To cut to the chase, one of the most-watched items in this year's lineup is the Ultrabook.
The super-thin laptops, being offered by such manufacturers as Samsung, Lenovo, Dell, and HP, are seen in some quarters as the next evolution in small, lightweight computing products, following on previous waves of netbooks and tablets.The Ultrabook spec was dreamed up by Intel, which is so eager to get a bigger foothold in mobile that it is trying to invent its own category -- laptops that are generally under three pounds, very thin, with fast boot-up times. Unlike netbooks, Ultrabooks are powerful and pricey, with most expected to be about $1000, give or take. Unlike both tablets and netbooks, they are powerful productivity tools. The key question, which CES may partially answer, is whether they can catch hold.
Wearable computers have been a trend that's been "just around the corner" for a couple of decades now, but this year's CES may actually see a critical mass of useful examples. For instance, there's BodyMedia's Armband, which reads 5,000 points of data from one's body -- assumedly so one can find 5,000 more health-related things to worry about.

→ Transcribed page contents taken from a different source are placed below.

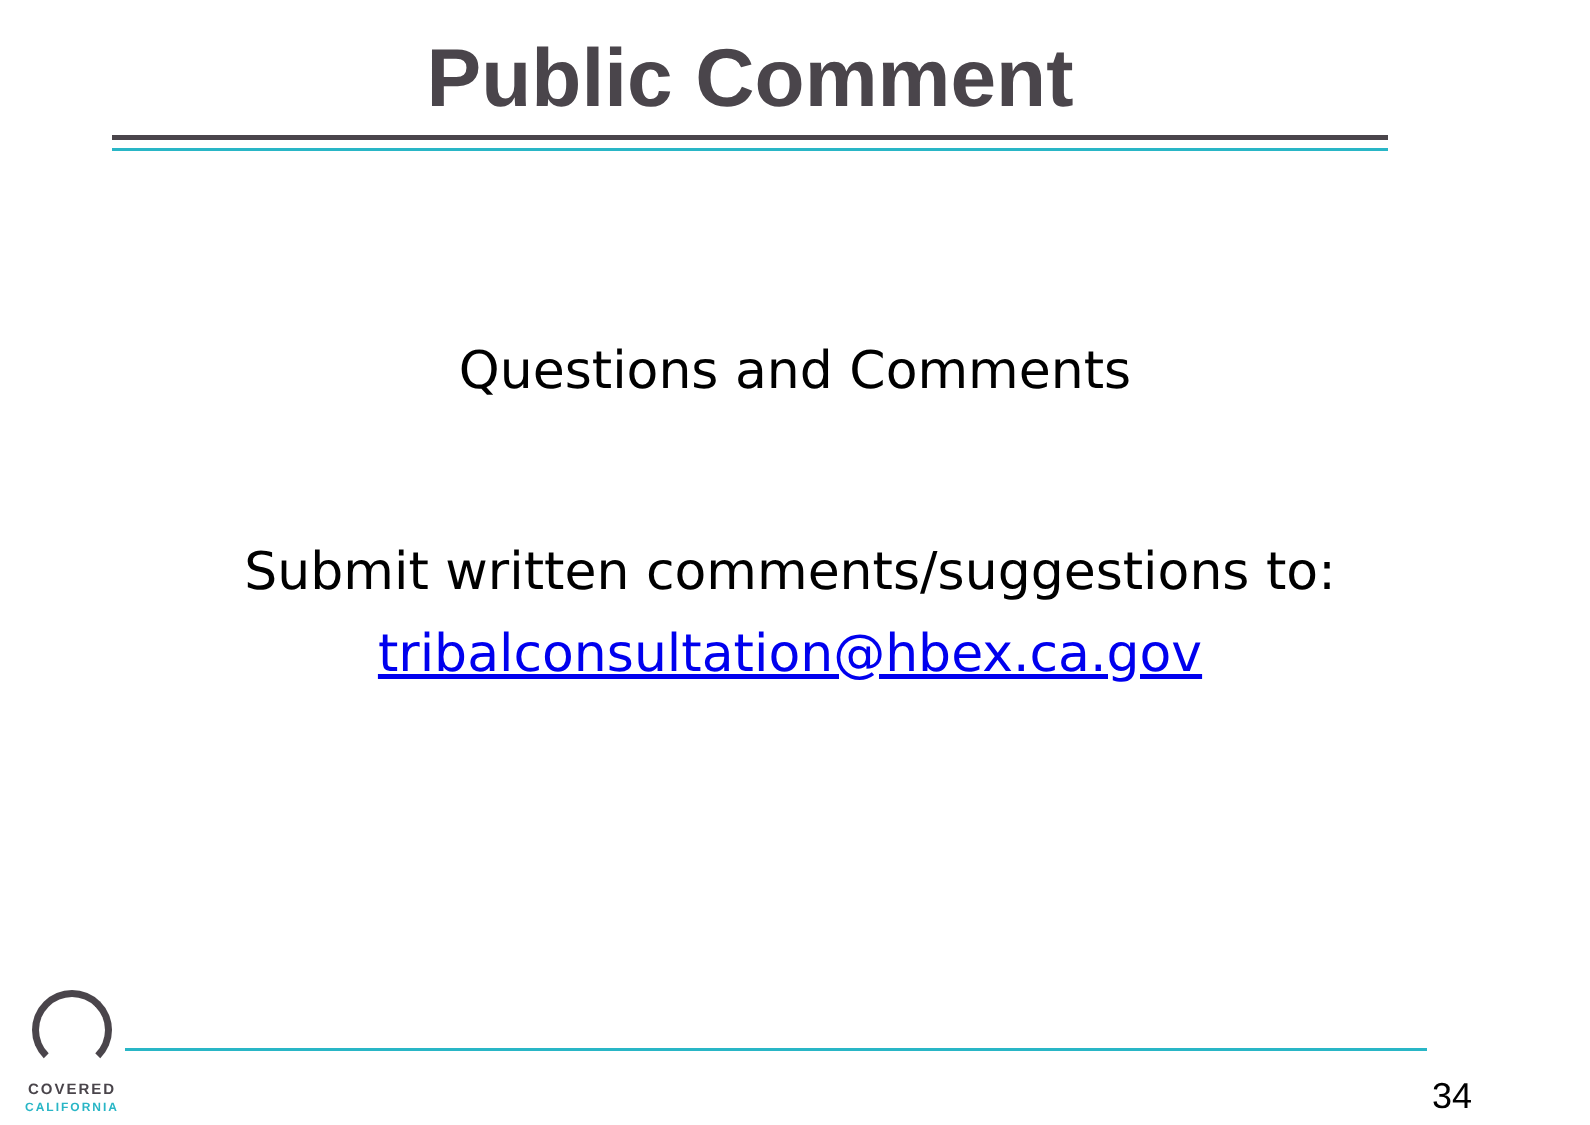Public Comment
Questions and Comments
Submit written comments/suggestions to:
tribalconsultation@hbex.ca.gov
COVERED
CALIFORNIA
34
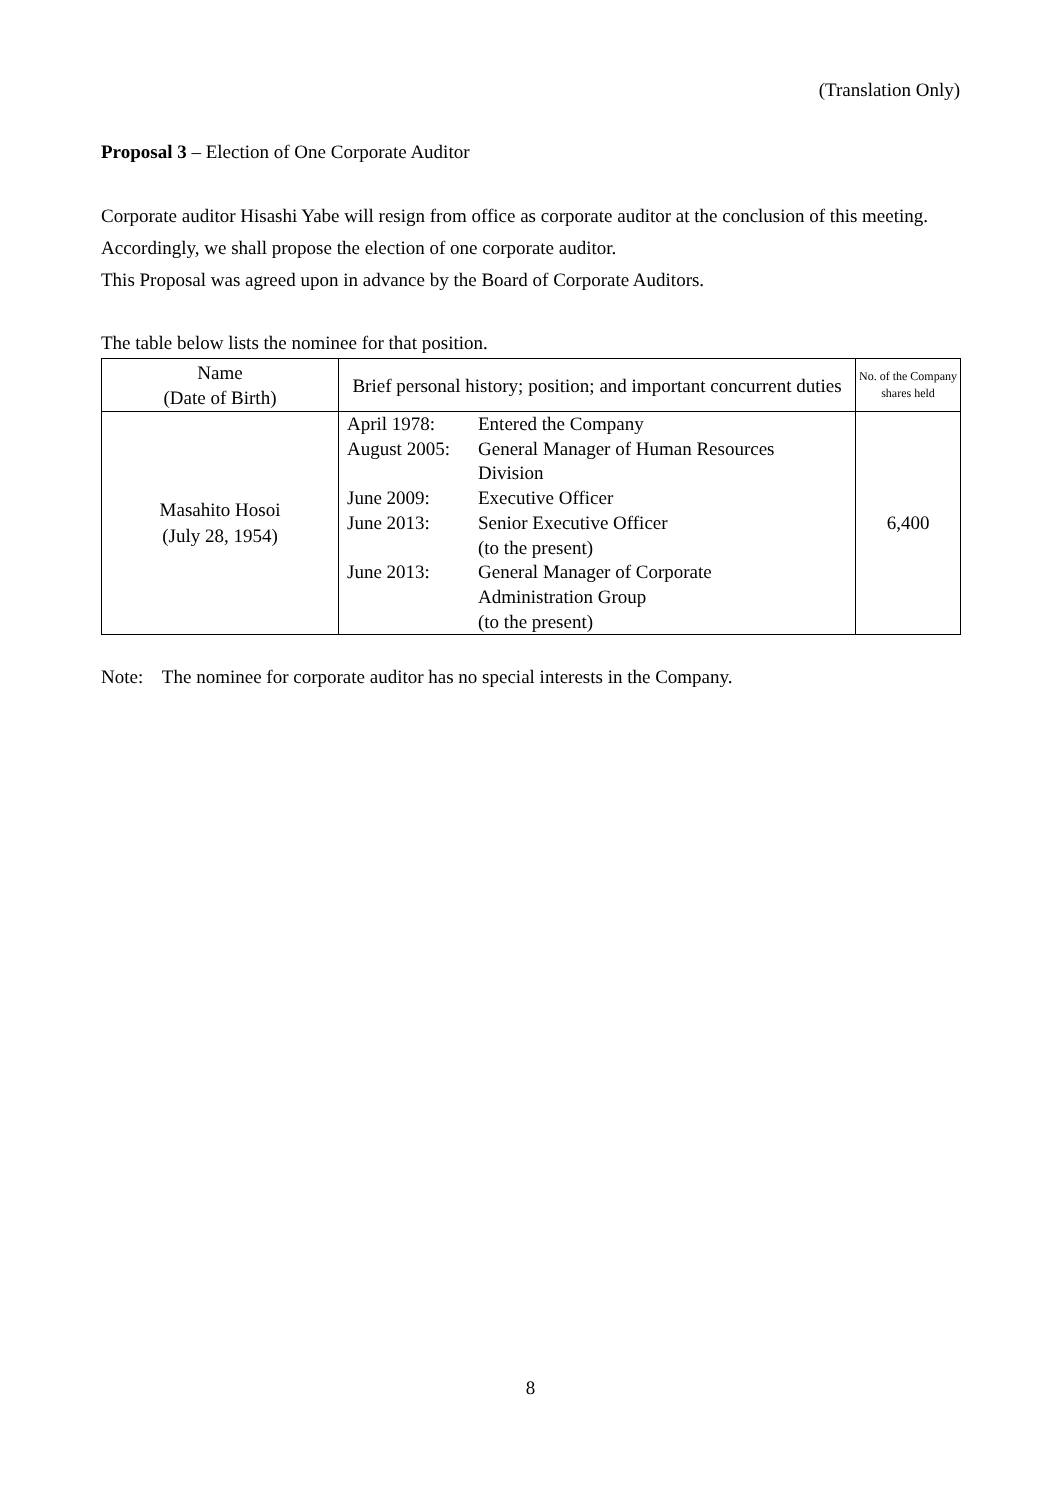(Translation Only)
Proposal 3 – Election of One Corporate Auditor
Corporate auditor Hisashi Yabe will resign from office as corporate auditor at the conclusion of this meeting. Accordingly, we shall propose the election of one corporate auditor.
This Proposal was agreed upon in advance by the Board of Corporate Auditors.
The table below lists the nominee for that position.
| Name (Date of Birth) | Brief personal history; position; and important concurrent duties | No. of the Company shares held |
| --- | --- | --- |
| Masahito Hosoi (July 28, 1954) | / April 1978: / Entered the Company / / August 2005: / General Manager of Human Resources Division / / June 2009: / Executive Officer / / June 2013: / Senior Executive Officer (to the present) / / June 2013: / General Manager of Corporate Administration Group (to the present) / | 6,400 |
Note: The nominee for corporate auditor has no special interests in the Company.
8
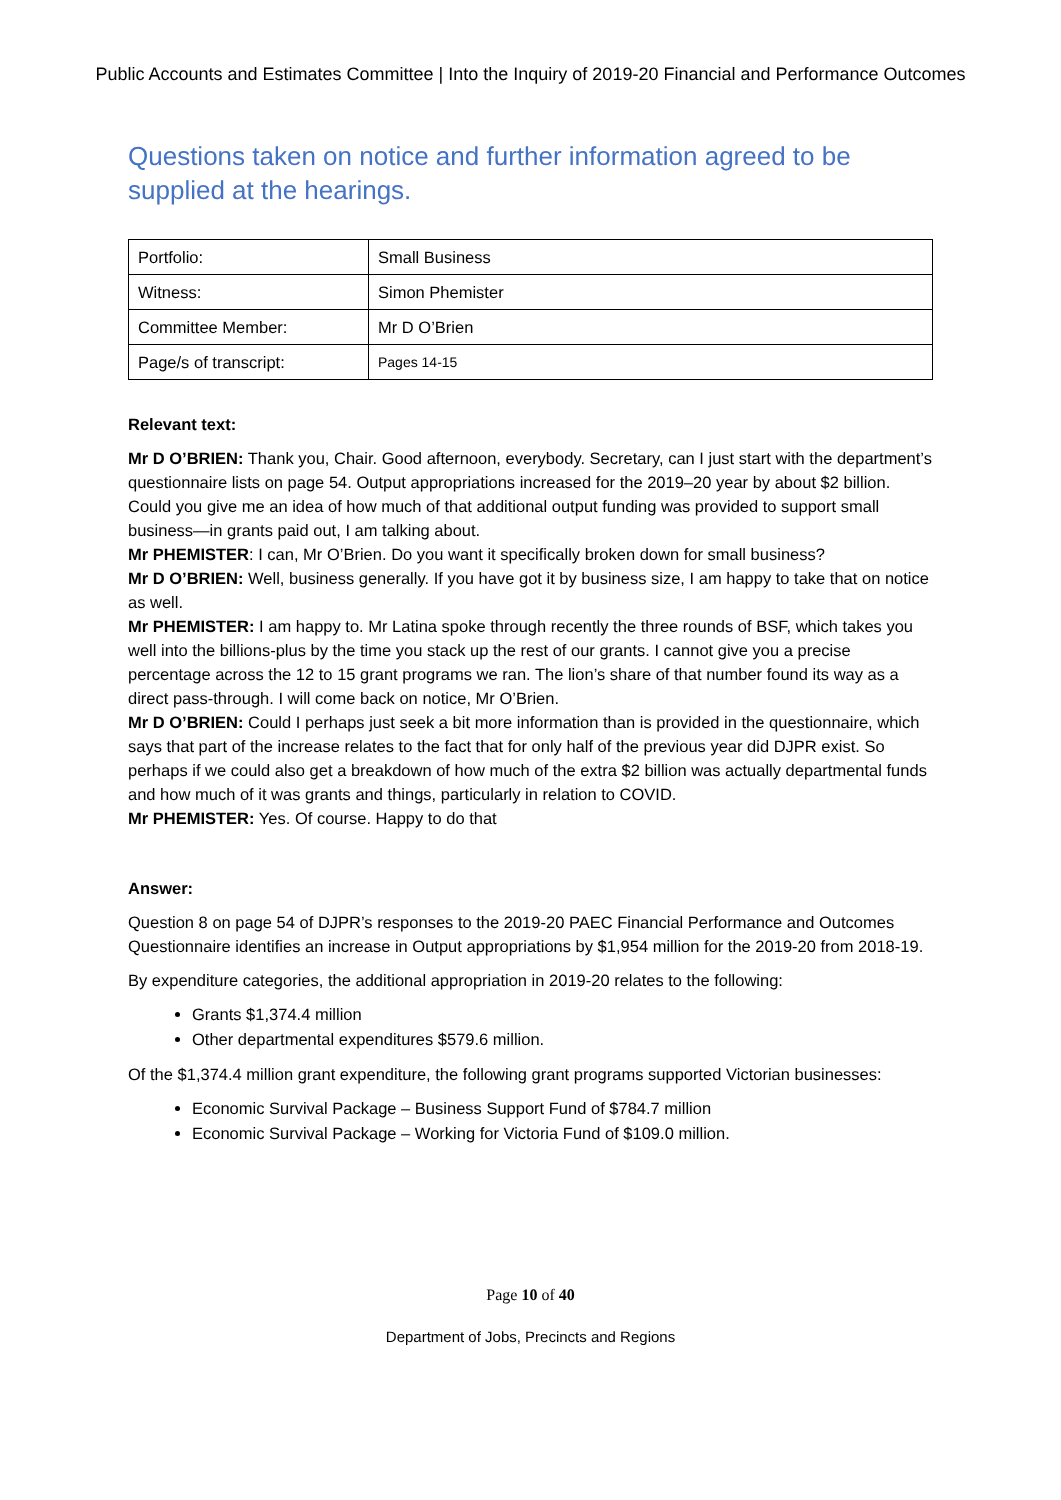Public Accounts and Estimates Committee | Into the Inquiry of 2019-20 Financial and Performance Outcomes
Questions taken on notice and further information agreed to be supplied at the hearings.
| Portfolio: | Small Business |
| Witness: | Simon Phemister |
| Committee Member: | Mr D O’Brien |
| Page/s of transcript: | Pages 14-15 |
Relevant text:
Mr D O’BRIEN: Thank you, Chair. Good afternoon, everybody. Secretary, can I just start with the department’s questionnaire lists on page 54. Output appropriations increased for the 2019–20 year by about $2 billion. Could you give me an idea of how much of that additional output funding was provided to support small business—in grants paid out, I am talking about.
Mr PHEMISTER: I can, Mr O’Brien. Do you want it specifically broken down for small business?
Mr D O’BRIEN: Well, business generally. If you have got it by business size, I am happy to take that on notice as well.
Mr PHEMISTER: I am happy to. Mr Latina spoke through recently the three rounds of BSF, which takes you well into the billions-plus by the time you stack up the rest of our grants. I cannot give you a precise percentage across the 12 to 15 grant programs we ran. The lion’s share of that number found its way as a direct pass-through. I will come back on notice, Mr O’Brien.
Mr D O’BRIEN: Could I perhaps just seek a bit more information than is provided in the questionnaire, which says that part of the increase relates to the fact that for only half of the previous year did DJPR exist. So perhaps if we could also get a breakdown of how much of the extra $2 billion was actually departmental funds and how much of it was grants and things, particularly in relation to COVID.
Mr PHEMISTER: Yes. Of course. Happy to do that
Answer:
Question 8 on page 54 of DJPR’s responses to the 2019-20 PAEC Financial Performance and Outcomes Questionnaire identifies an increase in Output appropriations by $1,954 million for the 2019-20 from 2018-19.
By expenditure categories, the additional appropriation in 2019-20 relates to the following:
Grants $1,374.4 million
Other departmental expenditures $579.6 million.
Of the $1,374.4 million grant expenditure, the following grant programs supported Victorian businesses:
Economic Survival Package – Business Support Fund of $784.7 million
Economic Survival Package – Working for Victoria Fund of $109.0 million.
Page 10 of 40
Department of Jobs, Precincts and Regions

Net-connected TVs are rapidly becoming a standard feature, but increasing levels of on-board intelligence and related features are expected to be on display in Las Vegas. New Android-powered sets are expected from Google, Samsung, Broadcom and others.
Probably not big news to anyone in Europe isNokia's Windows Phone, which gets it's first State's side taste of the Finish manufacturers plans. The buzz is whether or not it will still be here next year?
Also on the horizon are plenty of Android 4.0 "Ice Cream Sandwich" products, and "lots and lots of things that move video and data to and from the cloud , and around your home."
Lastly, other key releases at this year's show include devices that can work with LTE 4G high-speed wireless transmissions, tablets and other mobile products with quad-core processors from Nvidia.